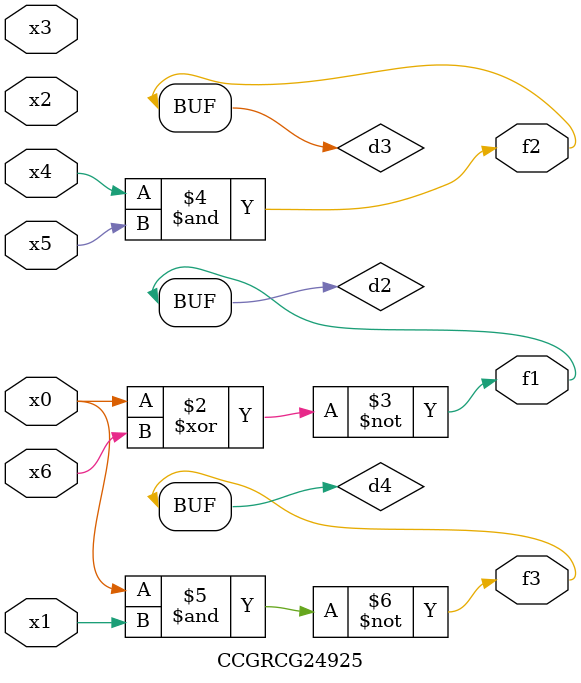
<source format=v>
module CCGRCG24925(
	input x0, x1, x2, x3, x4, x5, x6,
	output f1, f2, f3
);

	wire d1, d2, d3, d4;

	nor (d1, x0);
	xnor (d2, x0, x6);
	and (d3, x4, x5);
	nand (d4, x0, x1);
	assign f1 = d2;
	assign f2 = d3;
	assign f3 = d4;
endmodule

</source>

◆ Task brief:
Retype the listing verbatim, minus every image.

◆ Task response:
<source format=v>
module CCGRCG24925(
	input x0, x1, x2, x3, x4, x5, x6,
	output f1, f2, f3
);

	wire d1, d2, d3, d4;

	nor (d1, x0);
	xnor (d2, x0, x6);
	and (d3, x4, x5);
	nand (d4, x0, x1);
	assign f1 = d2;
	assign f2 = d3;
	assign f3 = d4;
endmodule

</source>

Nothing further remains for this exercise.